In terms of sheer control, no one plays jazz saxophone better than James Carter. No one else I know of has the ability to give each note such distinct shape and color, to alternate passages of breathy Ben Webster glisses with post-Coltrane stuttering sheets of sound, and to render those notes with authority in every register on every horn.

We last heard from Carter on disc with two simultaneous 2000 Atlantic CDs — a tribute to swing-jazz-guitarist Django Reinhardt and a free-funk electric session. As eclectic as ever, and now on Columbia, Carter gives us this concise (46-minute) Holiday tribute, which mixes four Billie-covered tunes with four other songs of her era, most played with a jazz rhythm section and small string orchestra. In the opening ballad, "Gloria," Carter enters in full Big Ben flower, milking every line with vibrato-laden warmth, then breaking for a cadenza rocking with thunder and lightning. "Sunset" features four different horns (at times, Carter is his own overdubbed reed section) over a cha-cha-cha beat. On "(I Wonder) Where Our Love Has Gone," his tenor sax glides over a slow Barry White string groove before turning hysterical. "Strange Fruit" is meticulously arranged among high and low strings, with tenor sax, contrabass and bass clarinets, and vocalist Miche Braden’s Betty Carter–like heady timbre (she’s also featured on "More Than You Know"), before breaking into angry free-squalling.
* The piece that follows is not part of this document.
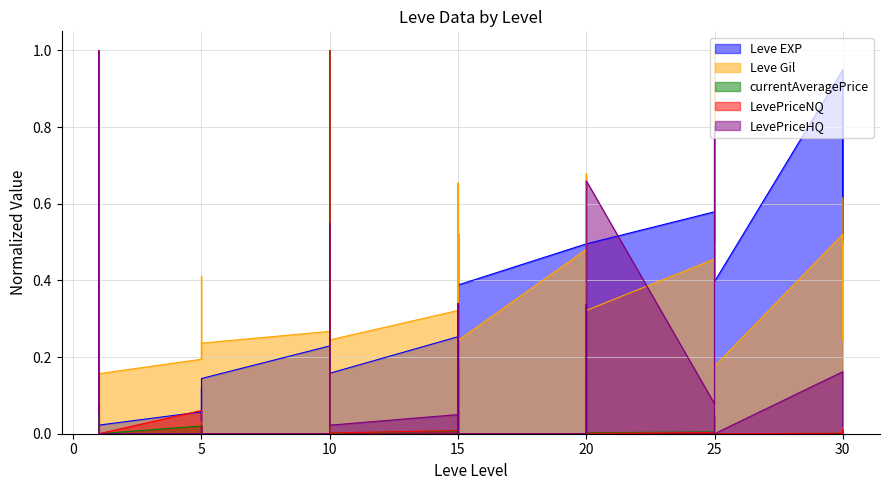

How many lines are shown in the chart?

5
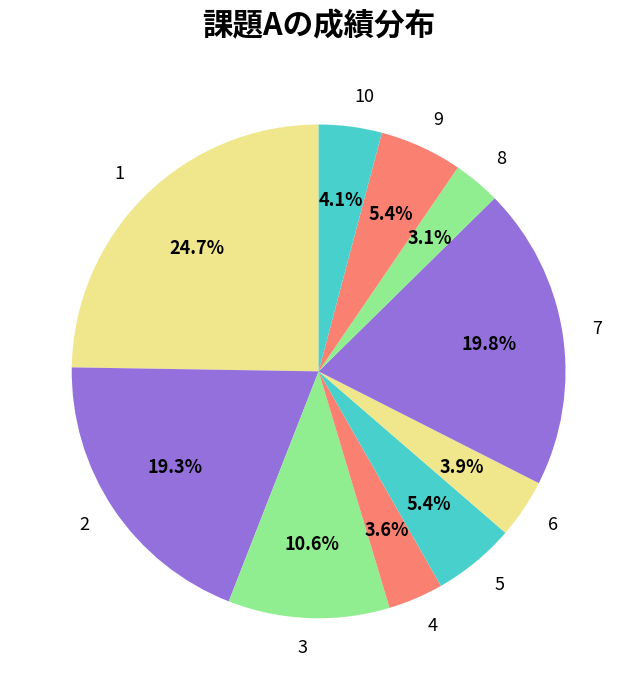

Approximately how many times larger is the value at 10 compared to 3?

0.4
In one emblematic double-time run on Billy Strayhorn’s "A Flower Is a Lovesome Thing," Carter takes the baritone sax from its basso profundo bottom to its high lonesome upper end. His soprano on "Indian Summer" has a rich, Bechet-like attack, the band shifting into double time. It’s hard not to laugh with pleasure when Carter takes a split-second drop from a high-end trill to a quick bottom-end growl — an idea most saxophonists wouldn’t have, never mind execute.